Stored data entries:
......
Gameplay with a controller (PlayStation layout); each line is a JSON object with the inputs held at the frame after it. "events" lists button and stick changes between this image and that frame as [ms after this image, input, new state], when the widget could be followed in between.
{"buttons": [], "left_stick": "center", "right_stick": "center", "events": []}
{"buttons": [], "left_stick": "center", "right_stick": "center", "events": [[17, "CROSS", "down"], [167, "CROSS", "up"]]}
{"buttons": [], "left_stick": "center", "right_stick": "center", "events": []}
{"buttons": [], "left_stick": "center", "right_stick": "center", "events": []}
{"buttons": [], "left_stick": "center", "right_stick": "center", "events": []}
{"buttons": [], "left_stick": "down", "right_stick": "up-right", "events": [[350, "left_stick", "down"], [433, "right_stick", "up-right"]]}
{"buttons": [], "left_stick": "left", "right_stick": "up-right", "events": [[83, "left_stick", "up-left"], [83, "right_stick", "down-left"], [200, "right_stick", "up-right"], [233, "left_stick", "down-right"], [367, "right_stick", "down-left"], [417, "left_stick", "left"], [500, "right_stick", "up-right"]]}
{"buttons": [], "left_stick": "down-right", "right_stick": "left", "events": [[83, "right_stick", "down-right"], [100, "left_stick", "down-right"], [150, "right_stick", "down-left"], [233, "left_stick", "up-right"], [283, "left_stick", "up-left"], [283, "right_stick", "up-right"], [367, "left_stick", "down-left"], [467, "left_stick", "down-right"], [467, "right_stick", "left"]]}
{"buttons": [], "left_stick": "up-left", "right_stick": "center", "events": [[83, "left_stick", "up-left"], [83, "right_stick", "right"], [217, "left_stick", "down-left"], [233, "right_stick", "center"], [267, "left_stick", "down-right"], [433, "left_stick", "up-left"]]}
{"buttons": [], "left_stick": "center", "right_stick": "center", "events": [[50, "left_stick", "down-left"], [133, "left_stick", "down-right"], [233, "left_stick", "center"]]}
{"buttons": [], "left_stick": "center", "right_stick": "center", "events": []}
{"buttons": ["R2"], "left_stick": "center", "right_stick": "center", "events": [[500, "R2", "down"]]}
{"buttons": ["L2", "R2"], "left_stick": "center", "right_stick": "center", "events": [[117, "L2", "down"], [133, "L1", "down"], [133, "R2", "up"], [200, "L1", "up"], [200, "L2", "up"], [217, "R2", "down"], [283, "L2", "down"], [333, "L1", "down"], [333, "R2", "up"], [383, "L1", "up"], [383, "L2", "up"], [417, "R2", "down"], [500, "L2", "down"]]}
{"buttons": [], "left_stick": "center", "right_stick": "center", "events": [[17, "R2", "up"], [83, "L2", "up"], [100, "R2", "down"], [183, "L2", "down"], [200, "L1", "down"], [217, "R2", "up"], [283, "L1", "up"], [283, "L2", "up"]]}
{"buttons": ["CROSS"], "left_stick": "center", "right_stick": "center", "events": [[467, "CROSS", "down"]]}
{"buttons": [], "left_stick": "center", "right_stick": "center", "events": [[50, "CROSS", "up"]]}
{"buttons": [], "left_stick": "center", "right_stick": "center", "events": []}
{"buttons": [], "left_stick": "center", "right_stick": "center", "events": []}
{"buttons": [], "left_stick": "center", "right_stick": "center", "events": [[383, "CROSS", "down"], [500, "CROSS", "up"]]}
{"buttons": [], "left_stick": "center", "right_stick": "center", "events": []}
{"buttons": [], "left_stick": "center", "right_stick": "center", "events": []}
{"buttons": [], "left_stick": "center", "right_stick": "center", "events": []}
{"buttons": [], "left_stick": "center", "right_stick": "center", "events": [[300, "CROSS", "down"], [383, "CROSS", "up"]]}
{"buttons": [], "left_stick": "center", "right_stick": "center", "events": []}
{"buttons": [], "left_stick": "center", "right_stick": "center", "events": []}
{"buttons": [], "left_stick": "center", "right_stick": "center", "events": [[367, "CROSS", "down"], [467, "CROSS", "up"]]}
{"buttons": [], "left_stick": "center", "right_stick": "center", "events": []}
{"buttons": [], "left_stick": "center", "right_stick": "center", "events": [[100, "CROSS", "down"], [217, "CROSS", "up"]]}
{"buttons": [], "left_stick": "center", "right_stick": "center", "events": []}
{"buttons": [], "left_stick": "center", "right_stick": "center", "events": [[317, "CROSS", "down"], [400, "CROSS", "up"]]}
......
Could you retype every record above exactly as it appears?

_THE COMPLETED TASK_
Gameplay with a controller (PlayStation layout); each line is a JSON object with the inputs held at the frame after it. "events" lists button and stick changes between this image and that frame as [ms after this image, input, new state], when the widget could be followed in between.
{"buttons": [], "left_stick": "center", "right_stick": "center", "events": []}
{"buttons": [], "left_stick": "center", "right_stick": "center", "events": [[17, "CROSS", "down"], [167, "CROSS", "up"]]}
{"buttons": [], "left_stick": "center", "right_stick": "center", "events": []}
{"buttons": [], "left_stick": "center", "right_stick": "center", "events": []}
{"buttons": [], "left_stick": "center", "right_stick": "center", "events": []}
{"buttons": [], "left_stick": "down", "right_stick": "up-right", "events": [[350, "left_stick", "down"], [433, "right_stick", "up-right"]]}
{"buttons": [], "left_stick": "left", "right_stick": "up-right", "events": [[83, "left_stick", "up-left"], [83, "right_stick", "down-left"], [200, "right_stick", "up-right"], [233, "left_stick", "down-right"], [367, "right_stick", "down-left"], [417, "left_stick", "left"], [500, "right_stick", "up-right"]]}
{"buttons": [], "left_stick": "down-right", "right_stick": "left", "events": [[83, "right_stick", "down-right"], [100, "left_stick", "down-right"], [150, "right_stick", "down-left"], [233, "left_stick", "up-right"], [283, "left_stick", "up-left"], [283, "right_stick", "up-right"], [367, "left_stick", "down-left"], [467, "left_stick", "down-right"], [467, "right_stick", "left"]]}
{"buttons": [], "left_stick": "up-left", "right_stick": "center", "events": [[83, "left_stick", "up-left"], [83, "right_stick", "right"], [217, "left_stick", "down-left"], [233, "right_stick", "center"], [267, "left_stick", "down-right"], [433, "left_stick", "up-left"]]}
{"buttons": [], "left_stick": "center", "right_stick": "center", "events": [[50, "left_stick", "down-left"], [133, "left_stick", "down-right"], [233, "left_stick", "center"]]}
{"buttons": [], "left_stick": "center", "right_stick": "center", "events": []}
{"buttons": ["R2"], "left_stick": "center", "right_stick": "center", "events": [[500, "R2", "down"]]}
{"buttons": ["L2", "R2"], "left_stick": "center", "right_stick": "center", "events": [[117, "L2", "down"], [133, "L1", "down"], [133, "R2", "up"], [200, "L1", "up"], [200, "L2", "up"], [217, "R2", "down"], [283, "L2", "down"], [333, "L1", "down"], [333, "R2", "up"], [383, "L1", "up"], [383, "L2", "up"], [417, "R2", "down"], [500, "L2", "down"]]}
{"buttons": [], "left_stick": "center", "right_stick": "center", "events": [[17, "R2", "up"], [83, "L2", "up"], [100, "R2", "down"], [183, "L2", "down"], [200, "L1", "down"], [217, "R2", "up"], [283, "L1", "up"], [283, "L2", "up"]]}
{"buttons": ["CROSS"], "left_stick": "center", "right_stick": "center", "events": [[467, "CROSS", "down"]]}
{"buttons": [], "left_stick": "center", "right_stick": "center", "events": [[50, "CROSS", "up"]]}
{"buttons": [], "left_stick": "center", "right_stick": "center", "events": []}
{"buttons": [], "left_stick": "center", "right_stick": "center", "events": []}
{"buttons": [], "left_stick": "center", "right_stick": "center", "events": [[383, "CROSS", "down"], [500, "CROSS", "up"]]}
{"buttons": [], "left_stick": "center", "right_stick": "center", "events": []}
{"buttons": [], "left_stick": "center", "right_stick": "center", "events": []}
{"buttons": [], "left_stick": "center", "right_stick": "center", "events": []}
{"buttons": [], "left_stick": "center", "right_stick": "center", "events": [[300, "CROSS", "down"], [383, "CROSS", "up"]]}
{"buttons": [], "left_stick": "center", "right_stick": "center", "events": []}
{"buttons": [], "left_stick": "center", "right_stick": "center", "events": []}
{"buttons": [], "left_stick": "center", "right_stick": "center", "events": [[367, "CROSS", "down"], [467, "CROSS", "up"]]}
{"buttons": [], "left_stick": "center", "right_stick": "center", "events": []}
{"buttons": [], "left_stick": "center", "right_stick": "center", "events": [[100, "CROSS", "down"], [217, "CROSS", "up"]]}
{"buttons": [], "left_stick": "center", "right_stick": "center", "events": []}
{"buttons": [], "left_stick": "center", "right_stick": "center", "events": [[317, "CROSS", "down"], [400, "CROSS", "up"]]}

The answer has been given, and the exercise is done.